Given records:
------------------------------

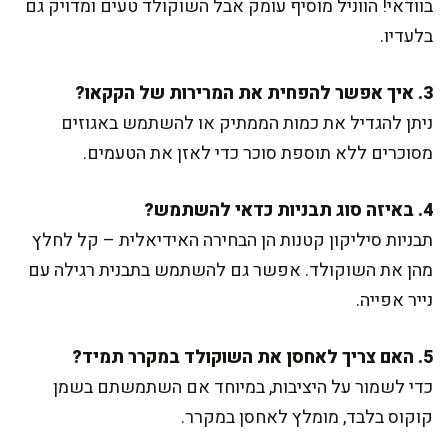
בוודאי! הווניל מוסיף עומק אבל השוקולד טעים ומדויק גם
בלעדיו.
3. איך אפשר להפחית את המרירות של הקקאו?
ניתן להגדיל את כמות הממתיק או להשתמש באגוזים
מסוכרים ללא תוספת סוכר כדי לאזן את הטעמים.
4. באיזה סוג תבניות כדאי להשתמש?
תבניות סיליקון קטנות הן הבחירה האידיאלית – קל לחלץ
מהן את השוקולד. אפשר גם להשתמש בתבנית רגילה עם
נייר אפייה.
5. האם צריך לאחסן את השוקולד במקרר תמיד?
כדי לשמור על היציבות, במיוחד אם השתמשתם בשמן
קוקוס בלבד, מומלץ לאחסן במקרר.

------------------------------

Prompt: Return the text of the listing above word for word, without the picture.

Answer space:
בוודאי! הווניל מוסיף עומק אבל השוקולד טעים ומדויק גם
בלעדיו.
3. איך אפשר להפחית את המרירות של הקקאו?
ניתן להגדיל את כמות הממתיק או להשתמש באגוזים
מסוכרים ללא תוספת סוכר כדי לאזן את הטעמים.
4. באיזה סוג תבניות כדאי להשתמש?
תבניות סיליקון קטנות הן הבחירה האידיאלית – קל לחלץ
מהן את השוקולד. אפשר גם להשתמש בתבנית רגילה עם
נייר אפייה.
5. האם צריך לאחסן את השוקולד במקרר תמיד?
כדי לשמור על היציבות, במיוחד אם השתמשתם בשמן
קוקוס בלבד, מומלץ לאחסן במקרר.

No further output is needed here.